• Try it:
Please extract every line below that contains the string "What". Case matters, so match capitals and lowercase letters precisely.

• Supplied entries:
************
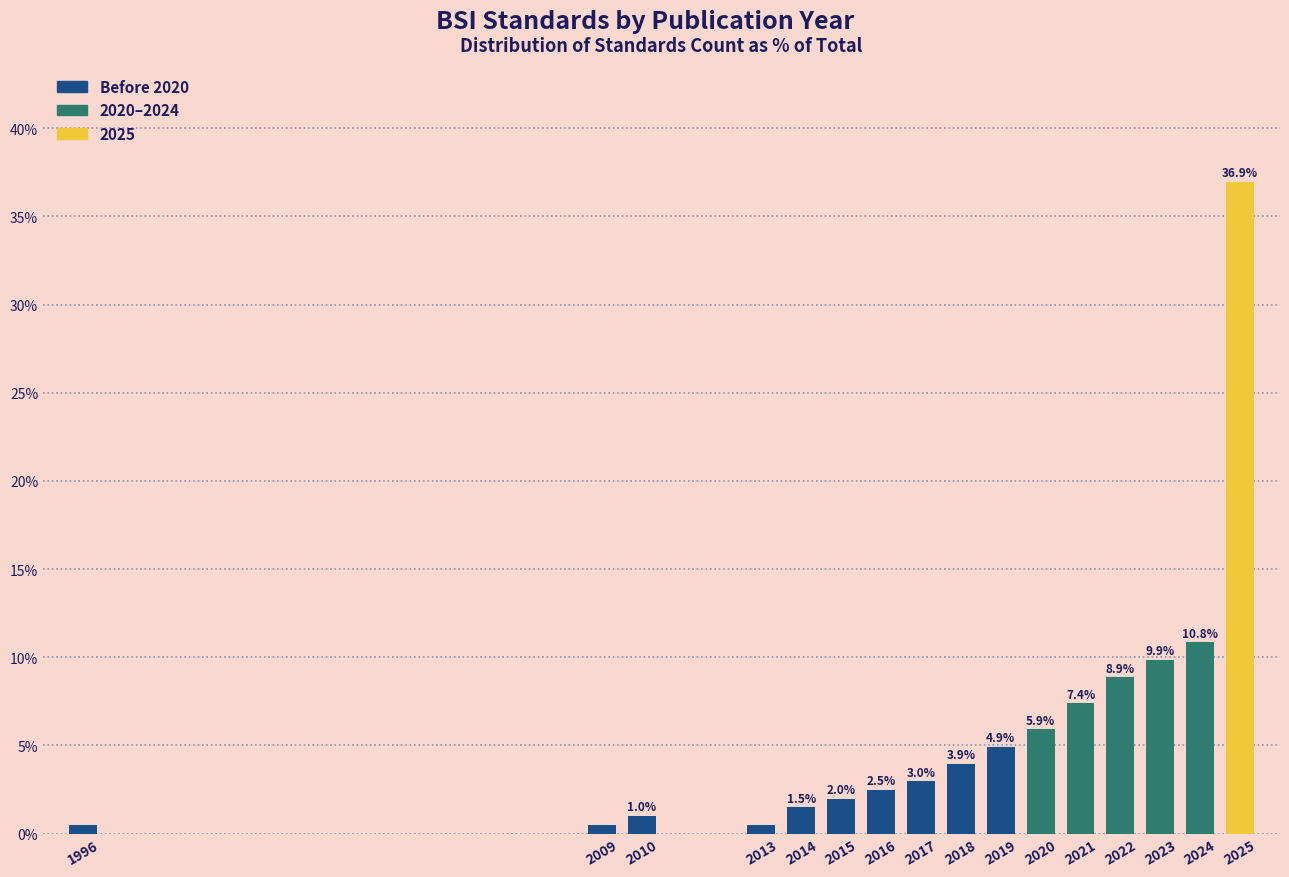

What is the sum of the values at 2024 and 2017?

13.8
************
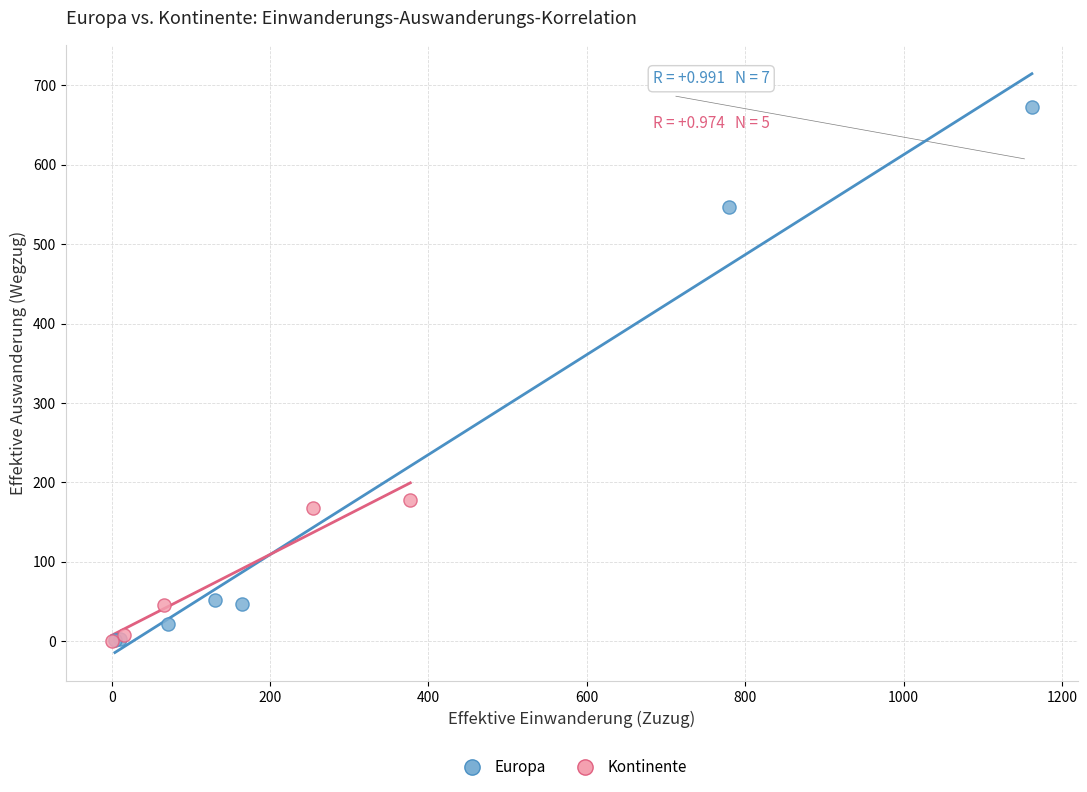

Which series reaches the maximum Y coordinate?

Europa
************
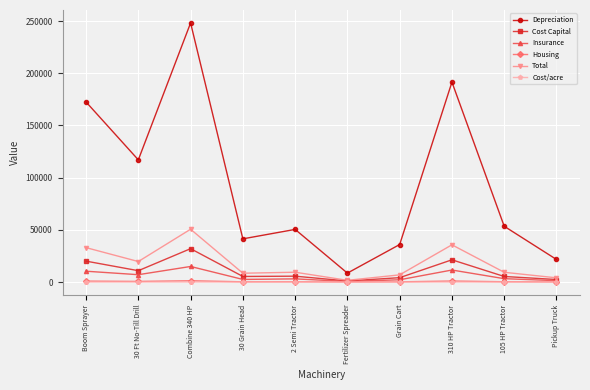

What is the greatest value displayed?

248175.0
************
• Written answer:
What is the sum of the values at 2024 and 2017?
What is the greatest value displayed?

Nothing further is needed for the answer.